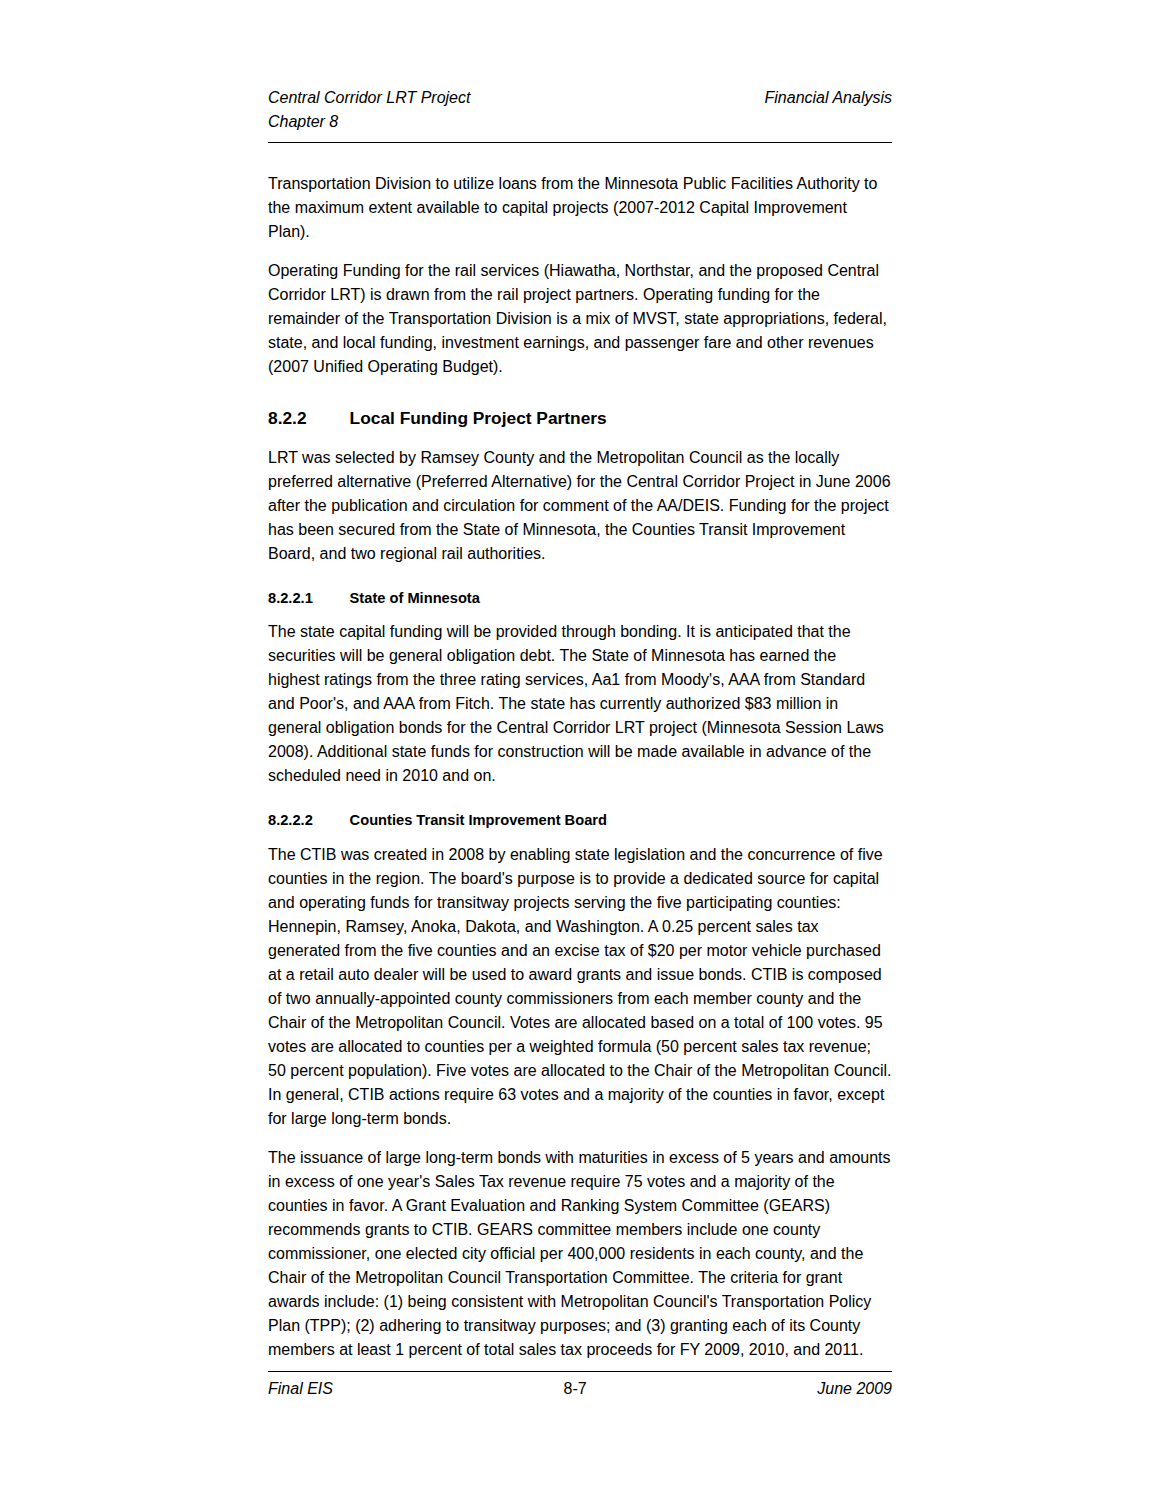Central Corridor LRT Project
Chapter 8
Financial Analysis
Transportation Division to utilize loans from the Minnesota Public Facilities Authority to the maximum extent available to capital projects (2007-2012 Capital Improvement Plan).
Operating Funding for the rail services (Hiawatha, Northstar, and the proposed Central Corridor LRT) is drawn from the rail project partners. Operating funding for the remainder of the Transportation Division is a mix of MVST, state appropriations, federal, state, and local funding, investment earnings, and passenger fare and other revenues (2007 Unified Operating Budget).
8.2.2 Local Funding Project Partners
LRT was selected by Ramsey County and the Metropolitan Council as the locally preferred alternative (Preferred Alternative) for the Central Corridor Project in June 2006 after the publication and circulation for comment of the AA/DEIS. Funding for the project has been secured from the State of Minnesota, the Counties Transit Improvement Board, and two regional rail authorities.
8.2.2.1 State of Minnesota
The state capital funding will be provided through bonding. It is anticipated that the securities will be general obligation debt. The State of Minnesota has earned the highest ratings from the three rating services, Aa1 from Moody's, AAA from Standard and Poor's, and AAA from Fitch. The state has currently authorized $83 million in general obligation bonds for the Central Corridor LRT project (Minnesota Session Laws 2008). Additional state funds for construction will be made available in advance of the scheduled need in 2010 and on.
8.2.2.2 Counties Transit Improvement Board
The CTIB was created in 2008 by enabling state legislation and the concurrence of five counties in the region. The board's purpose is to provide a dedicated source for capital and operating funds for transitway projects serving the five participating counties: Hennepin, Ramsey, Anoka, Dakota, and Washington. A 0.25 percent sales tax generated from the five counties and an excise tax of $20 per motor vehicle purchased at a retail auto dealer will be used to award grants and issue bonds. CTIB is composed of two annually-appointed county commissioners from each member county and the Chair of the Metropolitan Council. Votes are allocated based on a total of 100 votes. 95 votes are allocated to counties per a weighted formula (50 percent sales tax revenue; 50 percent population). Five votes are allocated to the Chair of the Metropolitan Council. In general, CTIB actions require 63 votes and a majority of the counties in favor, except for large long-term bonds.
The issuance of large long-term bonds with maturities in excess of 5 years and amounts in excess of one year's Sales Tax revenue require 75 votes and a majority of the counties in favor. A Grant Evaluation and Ranking System Committee (GEARS) recommends grants to CTIB. GEARS committee members include one county commissioner, one elected city official per 400,000 residents in each county, and the Chair of the Metropolitan Council Transportation Committee. The criteria for grant awards include: (1) being consistent with Metropolitan Council's Transportation Policy Plan (TPP); (2) adhering to transitway purposes; and (3) granting each of its County members at least 1 percent of total sales tax proceeds for FY 2009, 2010, and 2011.
Final EIS
8-7
June 2009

• _What the exercise asks_:
Output, and output only, the lines from the one containing "8.2.2.2 Counties Transit Improvement Board" through the last line of the data above.

• _The completed task_:
8.2.2.2 Counties Transit Improvement Board
The CTIB was created in 2008 by enabling state legislation and the concurrence of five counties in the region. The board's purpose is to provide a dedicated source for capital and operating funds for transitway projects serving the five participating counties: Hennepin, Ramsey, Anoka, Dakota, and Washington. A 0.25 percent sales tax generated from the five counties and an excise tax of $20 per motor vehicle purchased at a retail auto dealer will be used to award grants and issue bonds. CTIB is composed of two annually-appointed county commissioners from each member county and the Chair of the Metropolitan Council. Votes are allocated based on a total of 100 votes. 95 votes are allocated to counties per a weighted formula (50 percent sales tax revenue; 50 percent population). Five votes are allocated to the Chair of the Metropolitan Council. In general, CTIB actions require 63 votes and a majority of the counties in favor, except for large long-term bonds.
The issuance of large long-term bonds with maturities in excess of 5 years and amounts in excess of one year's Sales Tax revenue require 75 votes and a majority of the counties in favor. A Grant Evaluation and Ranking System Committee (GEARS) recommends grants to CTIB. GEARS committee members include one county commissioner, one elected city official per 400,000 residents in each county, and the Chair of the Metropolitan Council Transportation Committee. The criteria for grant awards include: (1) being consistent with Metropolitan Council's Transportation Policy Plan (TPP); (2) adhering to transitway purposes; and (3) granting each of its County members at least 1 percent of total sales tax proceeds for FY 2009, 2010, and 2011.
Final EIS
8-7
June 2009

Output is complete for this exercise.